Tareas:
(a) Determine si cada afirmación concuerda con el texto sobre la teoría del arraigo social, respondiendo sí o no y citando literalmente las palabras del texto que lo deciden. (i) La teoría de Hirschi se expone en su libro «Causas de la Delincuencia», de 1969. (ii) Según Hirschi, son cinco los puntos que sostienen la teoría del arraigo social. (iii) El texto señala que el ocio y la desocupación favorecen las conductas delictivas.
(b) Reproduzca literalmente el fragmento del texto sobre la teoría del arraigo social desde "Hirschi señala en" hasta "la persona delinca.".

Texto de lectura:
Entre las teorías del control, habremos de recorrer brevemente la formulación de Travis Hirschi, denominada “Teoría del arraigo social”, que se explicita en el libro de su autoría “Causas de la Delincuencia” (1969).
Hirschi señala en su trabajo que la criminalidad resulta de una suerte de debilitamiento de los lazos o vínculos que unen a la persona con el resto de la sociedad. Si esos lazos tuvieran la fortaleza necesaria, la idea de delinquir le causaría al individuo un miedo disuasivo respecto del daño que la asunción de una conducta desviada podría ocasionarle en sus interrelaciones sociales.
Cuando esos lazos se deterioran o difuminan, por el contrario, es esperable y explicable que la persona delinca.
Según Hirschi, hay cuatro ítems que sostienen su teoría del arraigo social.
1) El apego hacia las personas. Sin el, la persona pierde la aptitud para relacionarse con terceros y desarrollar una conciencia social (por ejemplo, el caso de los psicópatas), y por ende el respeto hacia los otros y hacia la autoridad. La ley es él.
2) Identificación con valores convencionales. Cuando la persona comparte y se compromete con estos valores socialmente aceptados (honestidad, laboriosidad, familia, prestigio, etcétera), es bastante poco probable que incurra en una conducta que puede poner en peligro esas conquistas.
3) Participación en actividades sociales. Mientras más intensa sea la participación de la persona en actividades sociales convencionales (trabajo, escuela, familia, clubes, grupos de pares), más alejado estará de la tentación de perpetrar conductas delictivas, que sí se verían auspiciadas por el ocio y la desocupación.

Material de consulta:
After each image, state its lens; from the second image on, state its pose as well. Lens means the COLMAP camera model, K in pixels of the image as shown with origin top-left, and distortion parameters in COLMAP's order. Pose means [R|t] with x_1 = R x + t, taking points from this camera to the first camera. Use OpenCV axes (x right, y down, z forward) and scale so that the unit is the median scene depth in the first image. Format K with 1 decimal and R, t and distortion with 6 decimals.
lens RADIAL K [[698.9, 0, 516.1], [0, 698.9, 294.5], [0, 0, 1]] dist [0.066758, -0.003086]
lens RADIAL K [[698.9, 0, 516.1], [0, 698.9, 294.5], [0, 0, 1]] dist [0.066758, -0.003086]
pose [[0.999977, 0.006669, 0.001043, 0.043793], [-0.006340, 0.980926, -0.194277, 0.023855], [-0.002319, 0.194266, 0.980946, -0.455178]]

---

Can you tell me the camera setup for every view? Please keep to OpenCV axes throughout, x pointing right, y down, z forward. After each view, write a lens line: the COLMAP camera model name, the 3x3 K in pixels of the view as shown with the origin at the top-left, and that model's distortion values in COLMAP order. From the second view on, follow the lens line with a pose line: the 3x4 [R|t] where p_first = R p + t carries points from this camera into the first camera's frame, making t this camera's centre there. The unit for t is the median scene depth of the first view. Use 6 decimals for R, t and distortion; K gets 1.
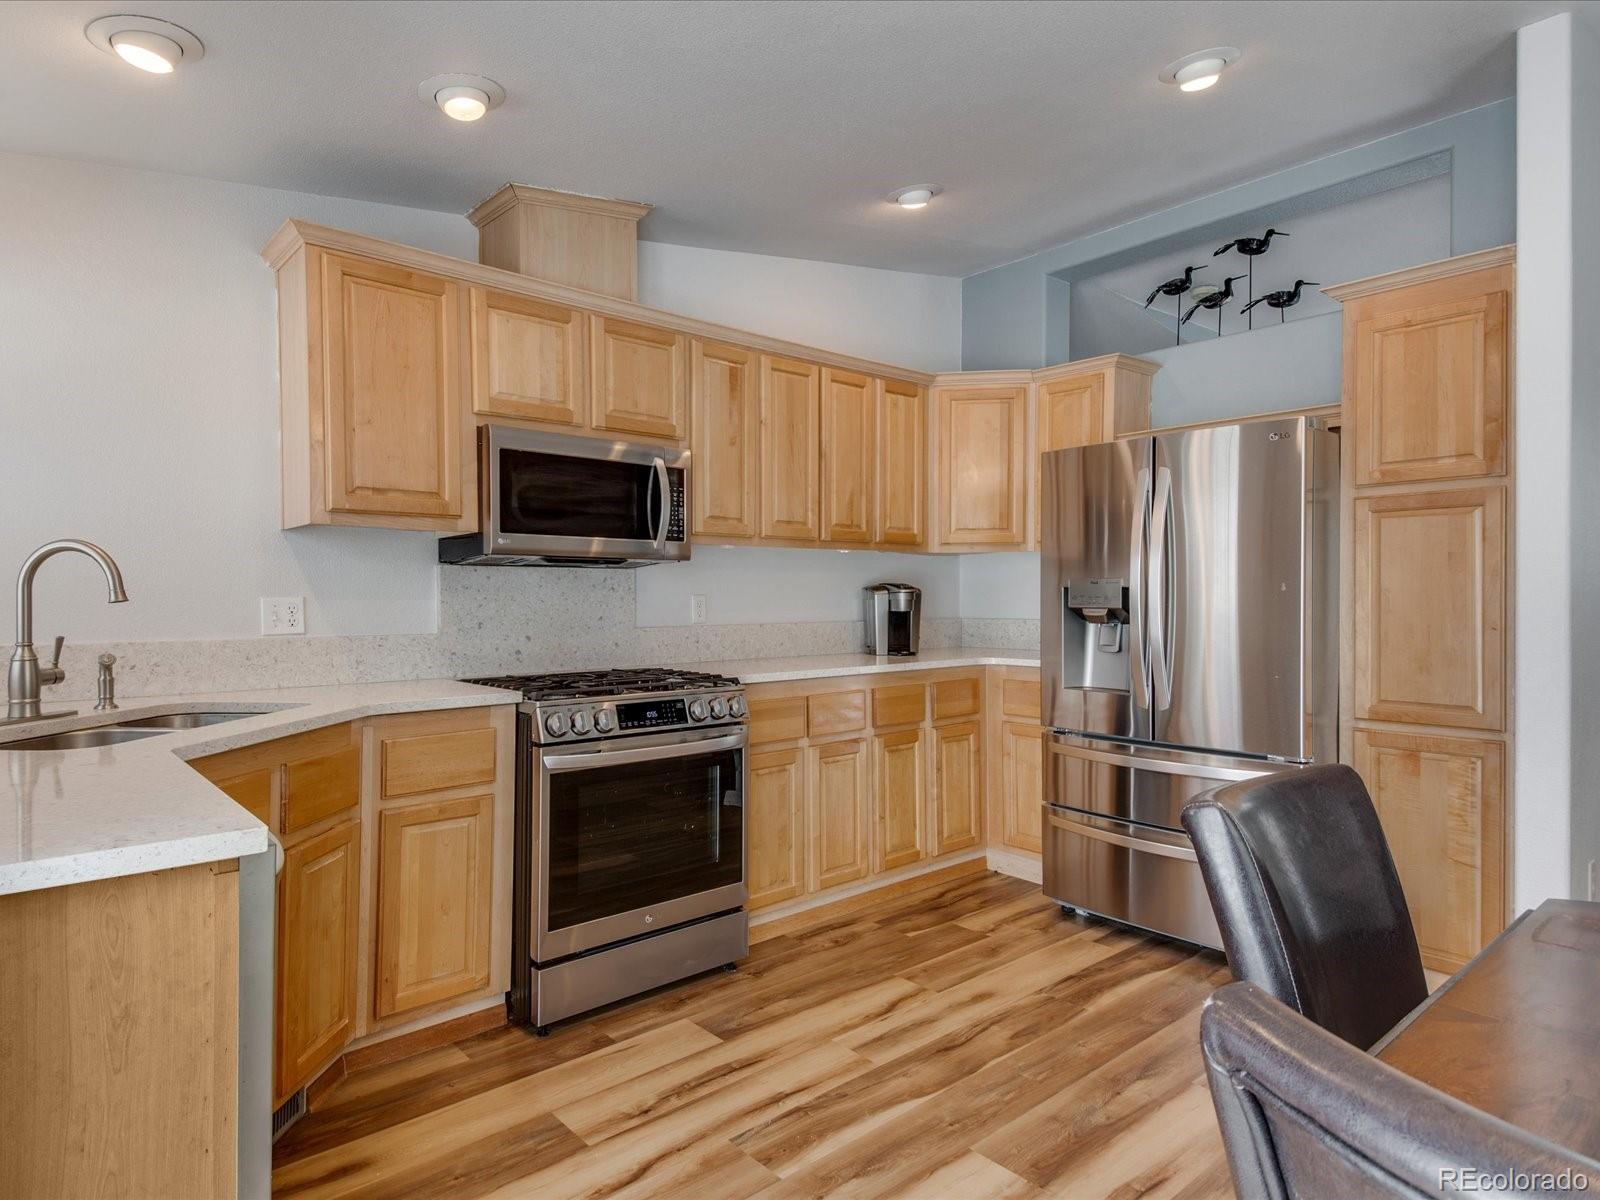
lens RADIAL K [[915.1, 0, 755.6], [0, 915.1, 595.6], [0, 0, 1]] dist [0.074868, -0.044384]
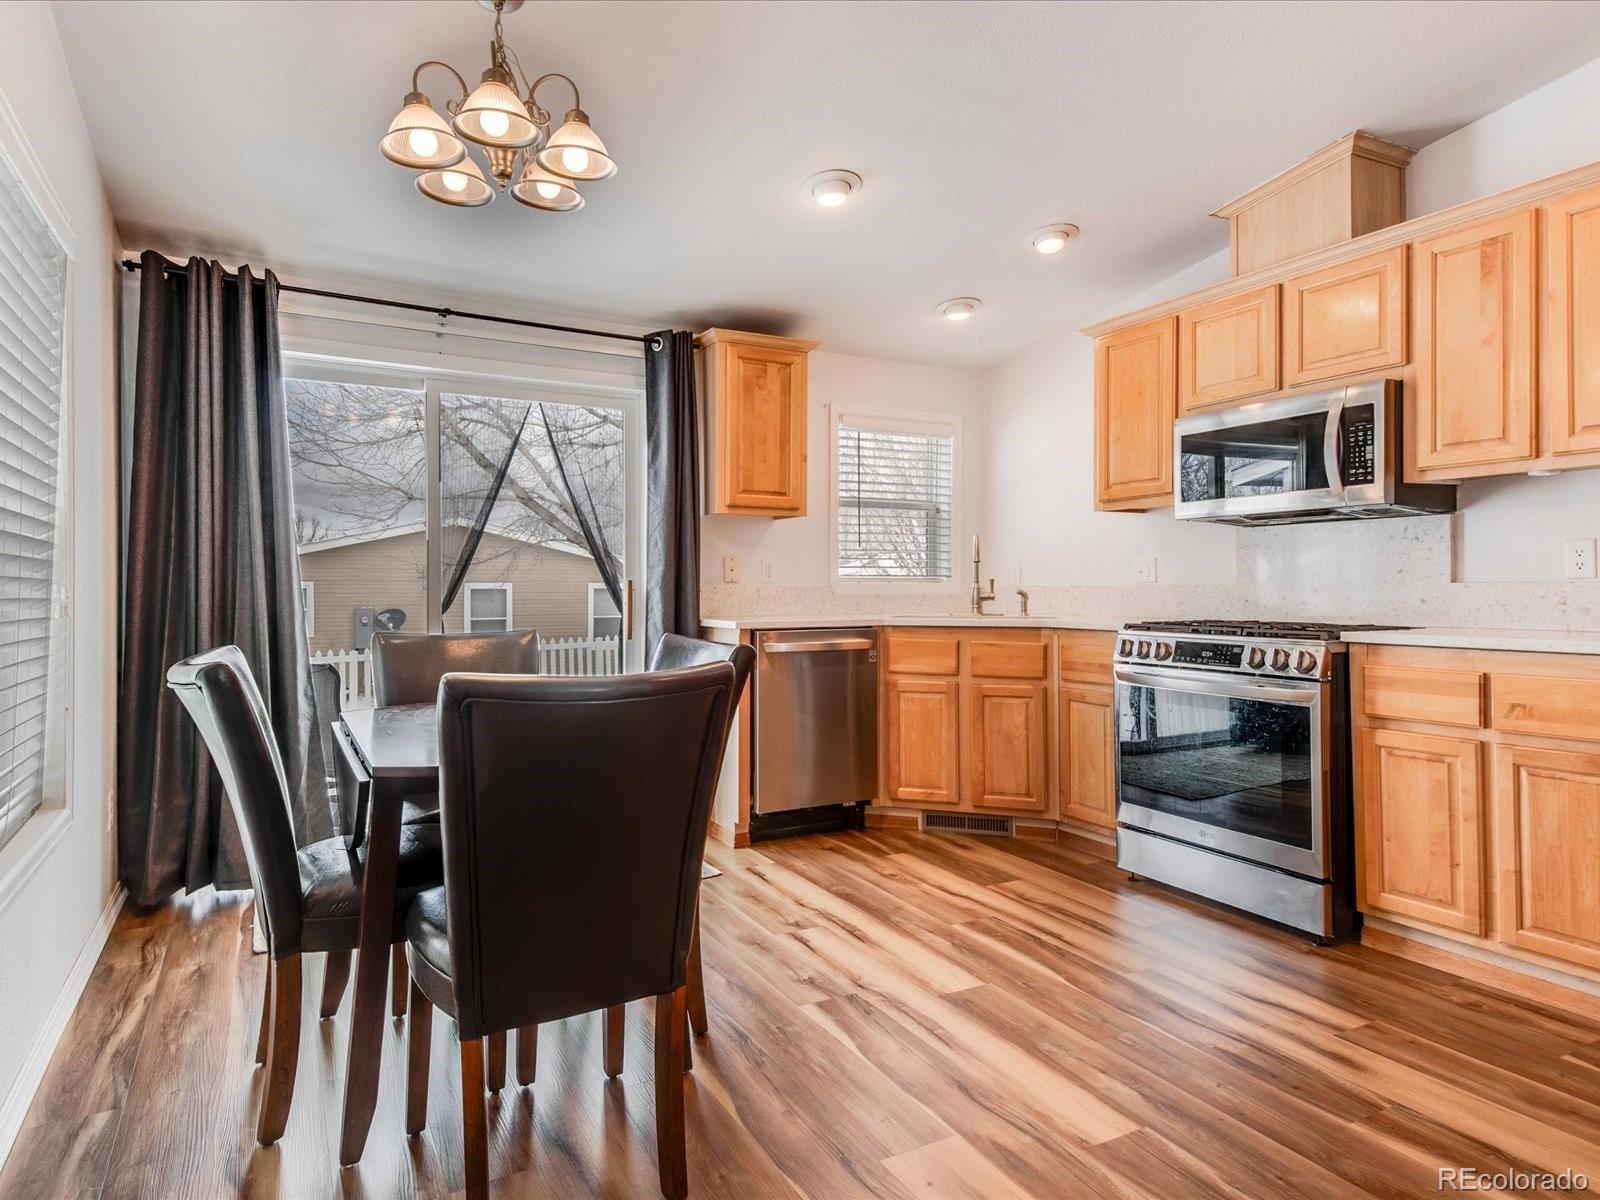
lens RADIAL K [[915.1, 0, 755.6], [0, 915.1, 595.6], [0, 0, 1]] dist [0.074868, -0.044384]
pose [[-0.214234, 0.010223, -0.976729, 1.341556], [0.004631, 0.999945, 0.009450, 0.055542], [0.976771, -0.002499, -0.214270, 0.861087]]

---

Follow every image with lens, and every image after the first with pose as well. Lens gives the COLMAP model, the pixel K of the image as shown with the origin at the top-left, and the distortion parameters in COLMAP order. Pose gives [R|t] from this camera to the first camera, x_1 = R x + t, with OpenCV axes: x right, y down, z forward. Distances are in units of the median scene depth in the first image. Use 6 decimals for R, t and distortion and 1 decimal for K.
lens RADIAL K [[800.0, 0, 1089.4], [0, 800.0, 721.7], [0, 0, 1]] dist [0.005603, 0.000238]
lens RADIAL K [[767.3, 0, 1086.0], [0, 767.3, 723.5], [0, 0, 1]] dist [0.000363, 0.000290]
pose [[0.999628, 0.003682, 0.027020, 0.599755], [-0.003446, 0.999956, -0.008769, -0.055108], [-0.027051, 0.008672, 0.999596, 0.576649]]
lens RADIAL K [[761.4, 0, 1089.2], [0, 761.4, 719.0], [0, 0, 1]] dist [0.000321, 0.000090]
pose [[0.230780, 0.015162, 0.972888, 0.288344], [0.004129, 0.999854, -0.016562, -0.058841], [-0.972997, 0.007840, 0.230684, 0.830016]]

Respuestas del ejercicio:
(a)
(i) Sí: «que se explicita en el libro de su autoría “Causas de la Delincuencia” (1969)».
(ii) No: «hay cuatro ítems que sostienen su teoría del arraigo social».
(iii) Sí: «que sí se verían auspiciadas por el ocio y la desocupación».

(b)
Hirschi señala en su trabajo que la criminalidad resulta de una suerte de debilitamiento de los lazos o vínculos que unen a la persona con el resto de la sociedad. Si esos lazos tuvieran la fortaleza necesaria, la idea de delinquir le causaría al individuo un miedo disuasivo respecto del daño que la asunción de una conducta desviada podría ocasionarle en sus interrelaciones sociales.
Cuando esos lazos se deterioran o difuminan, por el contrario, es esperable y explicable que la persona delinca.